Members of the coalition include the New Jersey Association of Health Plans, the trade group for the state’s health plans; The New Jersey Carpenters Funds; Plumbers and Pipefitters Local 322; and the Trenton public policy groups Common Sense Institute of New Jersey and New Jersey Policy Perspective.

The coalition said it has four goals:

  • Increase transparency. Require hospitals and physicians to provide, for a significant number of the most commonly performed procedures, information about the fees they charge and make that information available in a user-friendly, online format.
  • Reduce surprises. Hospitals should require physicians practicing at their facility to participate in the same insurance networks they do.
  • Create a fair, simple arbitration process to resolve billing disputes. Each side submits a “best and final” offer; the arbitrator selects one within 30 days, and the loser pays the costs of the arbitration.
  • Establish a reasonable fee schedule. This would cover out-of-network ER services based on actual costs.

“A true marketplace doesn’t work without transparency,” said Jerry Cantrell, president of the Common Sense Institute of N.J. “Right now, the deck is stacked against consumers. Health care might be the only place where you don’t get to know what something costs until after you’ve made the purchase. That has to change.”

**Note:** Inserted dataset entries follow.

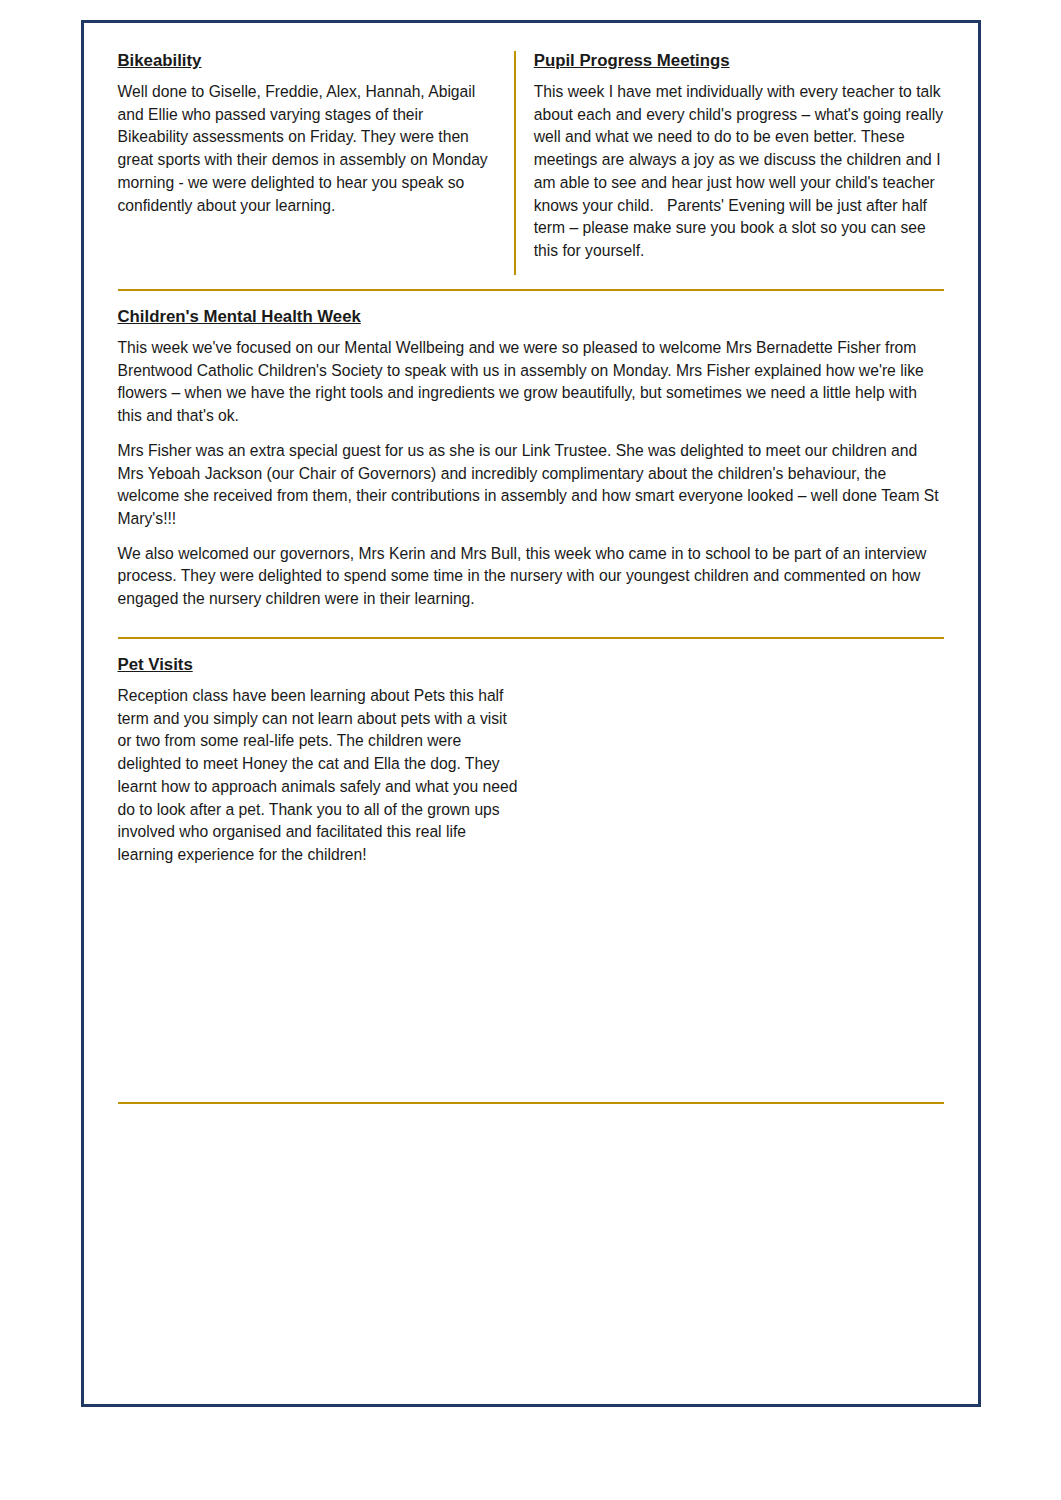Bikeability
Well done to Giselle, Freddie, Alex, Hannah, Abigail and Ellie who passed varying stages of their Bikeability assessments on Friday. They were then great sports with their demos in assembly on Monday morning - we were delighted to hear you speak so confidently about your learning.
Pupil Progress Meetings
This week I have met individually with every teacher to talk about each and every child's progress – what's going really well and what we need to do to be even better. These meetings are always a joy as we discuss the children and I am able to see and hear just how well your child's teacher knows your child. Parents' Evening will be just after half term – please make sure you book a slot so you can see this for yourself.
Children's Mental Health Week
This week we've focused on our Mental Wellbeing and we were so pleased to welcome Mrs Bernadette Fisher from Brentwood Catholic Children's Society to speak with us in assembly on Monday. Mrs Fisher explained how we're like flowers – when we have the right tools and ingredients we grow beautifully, but sometimes we need a little help with this and that's ok.
Mrs Fisher was an extra special guest for us as she is our Link Trustee. She was delighted to meet our children and Mrs Yeboah Jackson (our Chair of Governors) and incredibly complimentary about the children's behaviour, the welcome she received from them, their contributions in assembly and how smart everyone looked – well done Team St Mary's!!!
We also welcomed our governors, Mrs Kerin and Mrs Bull, this week who came in to school to be part of an interview process. They were delighted to spend some time in the nursery with our youngest children and commented on how engaged the nursery children were in their learning.
Pet Visits
Reception class have been learning about Pets this half term and you simply can not learn about pets with a visit or two from some real-life pets. The children were delighted to meet Honey the cat and Ella the dog. They learnt how to approach animals safely and what you need do to look after a pet. Thank you to all of the grown ups involved who organised and facilitated this real life learning experience for the children!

“A trip to the emergency room shouldn’t come with a trip to bankruptcy court,” said Ray Castro, senior policy analyst for N.J. Policy Perspective. “Who, in the midst of a medical emergency, thinks about whether the hospital is in-network or out-of-network? In an emergency, every hospital should be treated fairly, and so should every patient.”

Jack Sullivan, health benefits manager for the New Jersey Carpenters Funds said, “We should establish a reasonable fee schedule for out-of-network ER services based on actual costs or a reasonable calculation.”

The coalition has launched a website, www.njhurt.org, that it said will seek to engage and mobilize consumers in the effort and provide them a forum to share their health care bill stories.